[[ TEXT SEGMENT open ]]

Citing investment bank Nomura as saying that the company’s chances of winning are seen as low, Macau-based industry magazine Inside Asian Gaming (IAG) on Thursday (Sept 15) reported that while little is known about the exact ownership structure of GMM Ltd, the company lists Lim alongside Genting Malaysia’s president Datuk Seri Lee Chong Yan, and CFO Koh Poy Yong as administrators, suggesting the entity is linked to either Genting Malaysia or its parent Genting Bhd.

It said a company representative called Mrs Chen also told media in Macau that GMM is associated with Genting Malaysia.

IAG said following the news of GMM’s bid, analysts were generally cool overnight on Genting’s prospects of toppling one of the current six concessionaires given their significant investments into Macau over the past 20 years, but Nomura’s Tushar Mohata and Alpa Aggarwal do not rule it out entirely.

“Genting brings to the table its experience in developing family-friendly integrated resorts, which is a direction the Macau government wants its leisure industry to diversify to, away from the current overt focus on gambling in the incumbent concessionaires’ properties,” they wrote in an overnight note.

“That is not to say that the incumbents will be unable to pivot and de-emphasise gaming, just that they would also have to make material changes to their properties to do so, in our view.

“As a new entrant, [GMM] is making a fresh bid and can design a resort which addresses the government’s priorities, unlike the incumbents who have already designed and developed resorts more suited to the VIP-heavy days of old. GMM can also budget a lower capex to be more suited to the new normal of structurally lower industry GGRs.”

The greater challenge, according to Mohata and Alpa Aggarwal, may be convincing Genting’s current investors.

“We think investors in Genting Malaysia and Genting Bhd might take news of the bid negatively, mainly for two reasons,” they said.

“First, there is uncertainty around the recovery timelines for Macau’s gaming industry, given the ongoing zero-Covid strategy, which has drastically reduced industry GGR since the start of the pandemic and there is limited visibility on when restrictions would be eased like the rest of the world.

[[ TEXT SEGMENT closed ]]
[[ THE DATA open ]]

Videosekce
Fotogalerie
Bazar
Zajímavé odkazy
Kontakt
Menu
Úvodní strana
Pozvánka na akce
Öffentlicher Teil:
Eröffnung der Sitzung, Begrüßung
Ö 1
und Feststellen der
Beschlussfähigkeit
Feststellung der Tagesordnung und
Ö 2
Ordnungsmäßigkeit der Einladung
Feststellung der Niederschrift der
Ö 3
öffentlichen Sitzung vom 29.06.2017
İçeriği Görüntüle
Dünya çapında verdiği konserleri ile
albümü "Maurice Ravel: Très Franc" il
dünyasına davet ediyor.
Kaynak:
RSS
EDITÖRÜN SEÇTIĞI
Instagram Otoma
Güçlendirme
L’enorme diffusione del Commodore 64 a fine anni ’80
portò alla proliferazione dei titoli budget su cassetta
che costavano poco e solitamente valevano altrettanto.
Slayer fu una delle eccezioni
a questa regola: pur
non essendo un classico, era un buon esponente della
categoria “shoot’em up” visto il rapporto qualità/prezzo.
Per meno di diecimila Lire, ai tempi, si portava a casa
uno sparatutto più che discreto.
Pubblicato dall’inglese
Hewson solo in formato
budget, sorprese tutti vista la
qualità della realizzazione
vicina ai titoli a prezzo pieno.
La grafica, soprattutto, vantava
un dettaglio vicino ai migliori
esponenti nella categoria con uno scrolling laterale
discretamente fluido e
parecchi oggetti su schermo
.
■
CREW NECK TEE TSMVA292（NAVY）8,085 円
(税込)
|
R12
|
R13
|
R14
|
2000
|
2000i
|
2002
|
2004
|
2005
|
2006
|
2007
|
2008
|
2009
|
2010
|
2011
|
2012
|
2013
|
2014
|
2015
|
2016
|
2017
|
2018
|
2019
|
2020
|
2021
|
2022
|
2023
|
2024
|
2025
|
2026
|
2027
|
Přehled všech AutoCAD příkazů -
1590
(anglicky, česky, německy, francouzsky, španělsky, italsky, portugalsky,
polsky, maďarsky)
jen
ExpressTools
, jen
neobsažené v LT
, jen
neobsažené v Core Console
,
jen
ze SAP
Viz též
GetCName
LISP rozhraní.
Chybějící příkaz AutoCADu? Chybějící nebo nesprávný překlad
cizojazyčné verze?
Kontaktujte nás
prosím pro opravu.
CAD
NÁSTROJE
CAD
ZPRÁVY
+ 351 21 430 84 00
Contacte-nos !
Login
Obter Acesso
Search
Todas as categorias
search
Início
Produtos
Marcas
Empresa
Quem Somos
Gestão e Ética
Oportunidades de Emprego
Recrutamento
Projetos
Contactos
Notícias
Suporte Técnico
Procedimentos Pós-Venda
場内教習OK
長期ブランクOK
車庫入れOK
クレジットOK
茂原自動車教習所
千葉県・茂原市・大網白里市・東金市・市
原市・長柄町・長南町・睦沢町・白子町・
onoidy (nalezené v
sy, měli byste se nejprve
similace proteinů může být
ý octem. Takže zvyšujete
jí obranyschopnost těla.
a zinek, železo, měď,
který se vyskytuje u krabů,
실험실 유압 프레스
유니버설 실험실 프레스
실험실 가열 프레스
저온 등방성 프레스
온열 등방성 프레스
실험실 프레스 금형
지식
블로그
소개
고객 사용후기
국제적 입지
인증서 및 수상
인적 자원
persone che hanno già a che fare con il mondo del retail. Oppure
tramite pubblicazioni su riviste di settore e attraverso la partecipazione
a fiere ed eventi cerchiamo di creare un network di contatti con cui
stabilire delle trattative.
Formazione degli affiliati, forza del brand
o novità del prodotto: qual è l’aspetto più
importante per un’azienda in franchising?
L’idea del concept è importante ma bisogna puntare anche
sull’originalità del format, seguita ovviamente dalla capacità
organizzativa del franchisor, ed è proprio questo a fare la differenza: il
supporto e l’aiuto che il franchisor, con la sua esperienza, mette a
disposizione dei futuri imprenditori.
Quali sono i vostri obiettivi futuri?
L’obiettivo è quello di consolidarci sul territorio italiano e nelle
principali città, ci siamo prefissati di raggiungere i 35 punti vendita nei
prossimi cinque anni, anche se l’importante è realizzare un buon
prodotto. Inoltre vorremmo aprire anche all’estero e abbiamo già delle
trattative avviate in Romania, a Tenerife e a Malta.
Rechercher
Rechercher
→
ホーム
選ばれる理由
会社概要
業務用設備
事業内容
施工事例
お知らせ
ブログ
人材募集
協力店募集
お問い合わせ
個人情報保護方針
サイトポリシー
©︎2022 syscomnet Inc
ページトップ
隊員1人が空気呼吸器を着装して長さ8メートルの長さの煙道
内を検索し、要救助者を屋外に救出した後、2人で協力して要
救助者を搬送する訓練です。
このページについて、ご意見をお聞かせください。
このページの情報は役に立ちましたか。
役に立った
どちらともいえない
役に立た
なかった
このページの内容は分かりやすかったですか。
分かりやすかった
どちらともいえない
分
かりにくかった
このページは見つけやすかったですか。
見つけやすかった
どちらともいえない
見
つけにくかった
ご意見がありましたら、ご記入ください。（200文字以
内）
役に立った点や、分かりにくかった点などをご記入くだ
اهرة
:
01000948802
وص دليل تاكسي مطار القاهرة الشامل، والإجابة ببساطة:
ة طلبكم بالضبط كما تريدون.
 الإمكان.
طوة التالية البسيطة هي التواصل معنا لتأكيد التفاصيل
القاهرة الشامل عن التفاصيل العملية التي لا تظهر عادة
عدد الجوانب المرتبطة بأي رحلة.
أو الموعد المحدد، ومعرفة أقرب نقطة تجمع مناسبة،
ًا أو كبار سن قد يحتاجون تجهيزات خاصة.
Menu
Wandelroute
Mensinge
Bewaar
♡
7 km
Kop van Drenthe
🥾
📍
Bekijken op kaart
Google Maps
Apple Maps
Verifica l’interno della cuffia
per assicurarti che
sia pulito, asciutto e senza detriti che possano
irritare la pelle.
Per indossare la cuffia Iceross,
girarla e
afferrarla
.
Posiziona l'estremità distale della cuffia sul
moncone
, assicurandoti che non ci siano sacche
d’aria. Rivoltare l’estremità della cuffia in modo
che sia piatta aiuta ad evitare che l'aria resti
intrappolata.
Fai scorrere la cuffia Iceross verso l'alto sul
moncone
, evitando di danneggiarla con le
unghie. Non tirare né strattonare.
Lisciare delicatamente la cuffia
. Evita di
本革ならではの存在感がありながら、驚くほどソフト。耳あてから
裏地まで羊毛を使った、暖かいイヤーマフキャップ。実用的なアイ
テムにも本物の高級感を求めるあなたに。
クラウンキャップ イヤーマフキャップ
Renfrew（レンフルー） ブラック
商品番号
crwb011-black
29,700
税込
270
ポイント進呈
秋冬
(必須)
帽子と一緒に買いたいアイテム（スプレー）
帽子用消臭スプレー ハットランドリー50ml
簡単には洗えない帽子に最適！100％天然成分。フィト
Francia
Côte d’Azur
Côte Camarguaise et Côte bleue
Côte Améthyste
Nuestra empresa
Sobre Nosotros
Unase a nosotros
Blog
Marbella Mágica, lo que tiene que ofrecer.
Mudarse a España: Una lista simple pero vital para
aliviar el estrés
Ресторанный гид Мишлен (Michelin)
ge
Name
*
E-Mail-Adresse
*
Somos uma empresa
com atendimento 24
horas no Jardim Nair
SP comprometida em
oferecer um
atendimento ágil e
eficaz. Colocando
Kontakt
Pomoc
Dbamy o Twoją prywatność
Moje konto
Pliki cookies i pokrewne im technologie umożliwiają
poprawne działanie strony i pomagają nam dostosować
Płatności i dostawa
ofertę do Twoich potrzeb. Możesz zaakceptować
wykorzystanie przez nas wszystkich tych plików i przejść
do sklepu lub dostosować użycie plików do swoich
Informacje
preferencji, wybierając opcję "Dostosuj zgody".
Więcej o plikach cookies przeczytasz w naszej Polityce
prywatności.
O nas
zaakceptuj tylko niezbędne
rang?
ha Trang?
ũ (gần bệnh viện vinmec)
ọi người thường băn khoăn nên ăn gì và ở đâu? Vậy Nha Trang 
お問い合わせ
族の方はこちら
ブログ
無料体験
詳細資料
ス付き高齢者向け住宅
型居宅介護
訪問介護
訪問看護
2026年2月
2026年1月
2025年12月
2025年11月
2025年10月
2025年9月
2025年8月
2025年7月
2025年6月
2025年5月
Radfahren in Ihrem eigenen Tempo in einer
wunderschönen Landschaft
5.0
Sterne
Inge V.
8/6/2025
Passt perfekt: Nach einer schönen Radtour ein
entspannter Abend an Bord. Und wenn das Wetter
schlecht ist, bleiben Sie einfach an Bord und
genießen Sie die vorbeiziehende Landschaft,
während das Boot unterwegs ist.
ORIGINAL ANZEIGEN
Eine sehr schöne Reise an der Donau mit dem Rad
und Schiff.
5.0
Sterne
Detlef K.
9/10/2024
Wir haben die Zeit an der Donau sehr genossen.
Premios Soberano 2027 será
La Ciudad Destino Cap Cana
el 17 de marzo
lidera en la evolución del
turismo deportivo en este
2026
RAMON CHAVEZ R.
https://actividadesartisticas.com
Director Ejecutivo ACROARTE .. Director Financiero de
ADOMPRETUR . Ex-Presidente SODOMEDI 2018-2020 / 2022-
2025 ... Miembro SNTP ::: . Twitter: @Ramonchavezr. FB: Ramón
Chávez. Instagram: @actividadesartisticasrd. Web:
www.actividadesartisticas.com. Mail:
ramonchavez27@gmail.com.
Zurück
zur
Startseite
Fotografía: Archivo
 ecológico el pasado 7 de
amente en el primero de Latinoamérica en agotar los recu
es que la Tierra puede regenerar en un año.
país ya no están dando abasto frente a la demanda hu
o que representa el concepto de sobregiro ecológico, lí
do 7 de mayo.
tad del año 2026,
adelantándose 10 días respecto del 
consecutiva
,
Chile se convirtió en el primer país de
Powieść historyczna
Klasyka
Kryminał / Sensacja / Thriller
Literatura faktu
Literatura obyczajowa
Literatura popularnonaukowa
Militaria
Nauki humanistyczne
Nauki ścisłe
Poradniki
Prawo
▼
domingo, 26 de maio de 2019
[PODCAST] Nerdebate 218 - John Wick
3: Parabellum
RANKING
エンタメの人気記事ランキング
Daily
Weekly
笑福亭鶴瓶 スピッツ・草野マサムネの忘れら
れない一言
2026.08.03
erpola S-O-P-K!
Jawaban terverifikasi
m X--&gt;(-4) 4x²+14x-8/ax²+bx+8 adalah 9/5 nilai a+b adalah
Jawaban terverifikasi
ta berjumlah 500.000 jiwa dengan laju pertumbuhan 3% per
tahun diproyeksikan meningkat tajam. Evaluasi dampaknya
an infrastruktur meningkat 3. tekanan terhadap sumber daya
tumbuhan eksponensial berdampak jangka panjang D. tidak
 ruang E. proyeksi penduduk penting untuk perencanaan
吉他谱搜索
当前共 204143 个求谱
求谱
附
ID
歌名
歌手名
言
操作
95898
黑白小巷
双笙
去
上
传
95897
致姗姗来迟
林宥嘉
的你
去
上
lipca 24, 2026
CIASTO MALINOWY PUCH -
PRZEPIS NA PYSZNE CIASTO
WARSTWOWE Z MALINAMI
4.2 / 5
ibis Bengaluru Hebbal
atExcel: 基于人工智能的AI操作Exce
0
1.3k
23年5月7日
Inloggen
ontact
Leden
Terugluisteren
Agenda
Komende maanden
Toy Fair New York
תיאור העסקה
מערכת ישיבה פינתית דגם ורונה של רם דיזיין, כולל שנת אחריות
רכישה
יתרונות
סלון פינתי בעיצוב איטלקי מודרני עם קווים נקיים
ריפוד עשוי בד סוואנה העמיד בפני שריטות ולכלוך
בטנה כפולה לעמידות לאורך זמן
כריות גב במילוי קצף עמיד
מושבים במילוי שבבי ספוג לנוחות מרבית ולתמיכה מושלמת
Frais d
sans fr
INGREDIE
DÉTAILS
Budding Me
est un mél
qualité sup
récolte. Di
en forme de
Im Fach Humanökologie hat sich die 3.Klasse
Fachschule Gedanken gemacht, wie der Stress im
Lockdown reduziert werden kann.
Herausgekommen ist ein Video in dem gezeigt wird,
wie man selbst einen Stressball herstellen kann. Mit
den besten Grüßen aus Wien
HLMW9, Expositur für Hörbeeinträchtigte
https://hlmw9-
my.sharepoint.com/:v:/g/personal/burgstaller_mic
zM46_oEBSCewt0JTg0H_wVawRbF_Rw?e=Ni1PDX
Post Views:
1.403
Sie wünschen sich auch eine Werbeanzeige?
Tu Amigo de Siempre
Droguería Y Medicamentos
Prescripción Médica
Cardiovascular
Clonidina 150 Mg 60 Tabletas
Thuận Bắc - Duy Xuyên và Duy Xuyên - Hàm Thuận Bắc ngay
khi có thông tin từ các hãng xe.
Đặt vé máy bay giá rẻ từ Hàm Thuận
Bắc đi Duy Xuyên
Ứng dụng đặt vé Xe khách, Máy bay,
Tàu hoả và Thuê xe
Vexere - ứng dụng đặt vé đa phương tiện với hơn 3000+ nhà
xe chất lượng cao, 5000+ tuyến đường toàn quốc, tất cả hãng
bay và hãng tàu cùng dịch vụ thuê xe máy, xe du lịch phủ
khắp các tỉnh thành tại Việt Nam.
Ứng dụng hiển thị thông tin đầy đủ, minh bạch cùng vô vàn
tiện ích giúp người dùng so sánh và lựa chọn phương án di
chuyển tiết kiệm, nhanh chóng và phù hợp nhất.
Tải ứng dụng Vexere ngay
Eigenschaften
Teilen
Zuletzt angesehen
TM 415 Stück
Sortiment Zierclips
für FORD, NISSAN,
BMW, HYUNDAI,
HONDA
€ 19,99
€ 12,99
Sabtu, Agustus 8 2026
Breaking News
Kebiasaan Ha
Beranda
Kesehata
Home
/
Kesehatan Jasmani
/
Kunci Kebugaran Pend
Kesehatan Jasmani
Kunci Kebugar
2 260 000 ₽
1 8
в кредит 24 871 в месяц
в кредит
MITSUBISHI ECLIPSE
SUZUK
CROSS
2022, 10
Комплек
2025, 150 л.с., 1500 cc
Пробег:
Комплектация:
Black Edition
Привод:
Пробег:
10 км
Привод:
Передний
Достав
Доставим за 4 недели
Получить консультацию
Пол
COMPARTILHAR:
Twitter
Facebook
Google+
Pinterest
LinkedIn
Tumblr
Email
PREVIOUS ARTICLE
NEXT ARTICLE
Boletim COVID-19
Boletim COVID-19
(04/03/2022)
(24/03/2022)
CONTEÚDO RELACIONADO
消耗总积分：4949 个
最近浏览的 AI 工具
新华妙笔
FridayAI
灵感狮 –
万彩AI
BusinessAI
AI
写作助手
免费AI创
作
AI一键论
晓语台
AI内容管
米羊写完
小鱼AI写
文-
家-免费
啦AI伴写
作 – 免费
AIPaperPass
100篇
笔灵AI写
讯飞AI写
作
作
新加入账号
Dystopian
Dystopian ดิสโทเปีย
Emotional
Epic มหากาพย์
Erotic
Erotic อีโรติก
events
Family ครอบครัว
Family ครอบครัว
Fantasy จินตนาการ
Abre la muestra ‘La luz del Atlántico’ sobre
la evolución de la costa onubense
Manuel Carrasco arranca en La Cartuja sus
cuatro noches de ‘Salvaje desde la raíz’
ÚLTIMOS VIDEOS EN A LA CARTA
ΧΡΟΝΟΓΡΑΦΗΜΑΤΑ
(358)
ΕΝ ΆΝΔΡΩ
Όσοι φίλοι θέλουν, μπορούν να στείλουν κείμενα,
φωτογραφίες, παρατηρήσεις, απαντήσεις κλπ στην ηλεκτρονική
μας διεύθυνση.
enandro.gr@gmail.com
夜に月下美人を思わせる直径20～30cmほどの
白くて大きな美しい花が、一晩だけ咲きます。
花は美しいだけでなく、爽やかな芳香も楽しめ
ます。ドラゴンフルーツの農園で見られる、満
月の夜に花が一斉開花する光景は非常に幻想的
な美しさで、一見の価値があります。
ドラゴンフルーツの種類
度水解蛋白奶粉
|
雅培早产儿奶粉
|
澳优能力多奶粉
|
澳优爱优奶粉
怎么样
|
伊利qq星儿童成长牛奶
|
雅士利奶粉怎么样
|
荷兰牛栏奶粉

[[ THE DATA closed ]]

- EXERCISE REQUIREMENTS
Can you transcribe the article on Genting's Macau bid from "It said a company" up to and including "it out entirely."? The material plays no part in any of this.

- RESULT BELOW
It said a company representative called Mrs Chen also told media in Macau that GMM is associated with Genting Malaysia.

IAG said following the news of GMM’s bid, analysts were generally cool overnight on Genting’s prospects of toppling one of the current six concessionaires given their significant investments into Macau over the past 20 years, but Nomura’s Tushar Mohata and Alpa Aggarwal do not rule it out entirely.